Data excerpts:
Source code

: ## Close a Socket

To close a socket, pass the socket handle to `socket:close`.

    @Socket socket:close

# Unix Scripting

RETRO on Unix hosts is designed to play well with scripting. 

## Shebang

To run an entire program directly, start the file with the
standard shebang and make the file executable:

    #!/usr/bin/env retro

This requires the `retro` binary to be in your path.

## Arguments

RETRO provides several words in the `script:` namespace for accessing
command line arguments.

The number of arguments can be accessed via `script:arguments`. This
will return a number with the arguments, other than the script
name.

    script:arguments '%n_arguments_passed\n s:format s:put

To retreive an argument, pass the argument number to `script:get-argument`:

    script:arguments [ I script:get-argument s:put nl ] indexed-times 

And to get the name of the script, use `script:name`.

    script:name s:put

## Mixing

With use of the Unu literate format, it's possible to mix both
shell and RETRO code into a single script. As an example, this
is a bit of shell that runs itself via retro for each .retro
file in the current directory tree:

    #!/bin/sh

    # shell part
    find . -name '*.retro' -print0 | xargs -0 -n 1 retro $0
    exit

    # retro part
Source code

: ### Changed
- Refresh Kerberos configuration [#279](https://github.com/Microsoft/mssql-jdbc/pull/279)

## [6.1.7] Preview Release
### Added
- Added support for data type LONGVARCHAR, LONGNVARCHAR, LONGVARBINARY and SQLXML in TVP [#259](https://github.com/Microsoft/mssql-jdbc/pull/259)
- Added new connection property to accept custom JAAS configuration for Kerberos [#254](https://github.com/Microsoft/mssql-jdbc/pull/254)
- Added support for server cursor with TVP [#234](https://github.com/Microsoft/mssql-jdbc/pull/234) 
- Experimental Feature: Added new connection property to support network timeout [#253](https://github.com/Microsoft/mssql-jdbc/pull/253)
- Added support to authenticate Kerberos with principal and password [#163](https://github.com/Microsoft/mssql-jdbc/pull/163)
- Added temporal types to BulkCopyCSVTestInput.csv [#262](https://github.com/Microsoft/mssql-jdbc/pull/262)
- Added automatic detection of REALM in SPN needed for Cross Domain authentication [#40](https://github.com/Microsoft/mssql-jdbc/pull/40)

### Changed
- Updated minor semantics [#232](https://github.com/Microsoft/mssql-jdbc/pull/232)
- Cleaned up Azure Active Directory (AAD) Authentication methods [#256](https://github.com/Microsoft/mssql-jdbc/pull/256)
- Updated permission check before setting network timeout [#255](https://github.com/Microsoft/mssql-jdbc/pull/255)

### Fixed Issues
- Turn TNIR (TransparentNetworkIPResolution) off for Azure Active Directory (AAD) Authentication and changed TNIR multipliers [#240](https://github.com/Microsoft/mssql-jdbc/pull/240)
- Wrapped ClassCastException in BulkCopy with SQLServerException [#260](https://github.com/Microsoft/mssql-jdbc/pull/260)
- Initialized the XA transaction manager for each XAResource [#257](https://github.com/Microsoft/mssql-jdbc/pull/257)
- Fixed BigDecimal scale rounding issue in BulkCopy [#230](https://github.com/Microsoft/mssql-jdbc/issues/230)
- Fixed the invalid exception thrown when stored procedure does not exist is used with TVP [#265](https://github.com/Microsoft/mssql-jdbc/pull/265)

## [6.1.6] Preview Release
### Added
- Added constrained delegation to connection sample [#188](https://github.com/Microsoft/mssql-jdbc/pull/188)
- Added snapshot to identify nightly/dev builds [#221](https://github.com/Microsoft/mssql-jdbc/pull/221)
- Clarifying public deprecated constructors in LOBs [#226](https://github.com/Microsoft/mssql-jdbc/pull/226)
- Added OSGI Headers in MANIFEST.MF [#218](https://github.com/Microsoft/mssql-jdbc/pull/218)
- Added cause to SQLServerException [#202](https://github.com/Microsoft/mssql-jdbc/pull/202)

## What to work on:
What lines above mention "number"? Copy each one.

## Exercise solution:
The number of arguments can be accessed via `script:arguments`. This
will return a number with the arguments, other than the script
To retreive an argument, pass the argument number to `script:get-argument`:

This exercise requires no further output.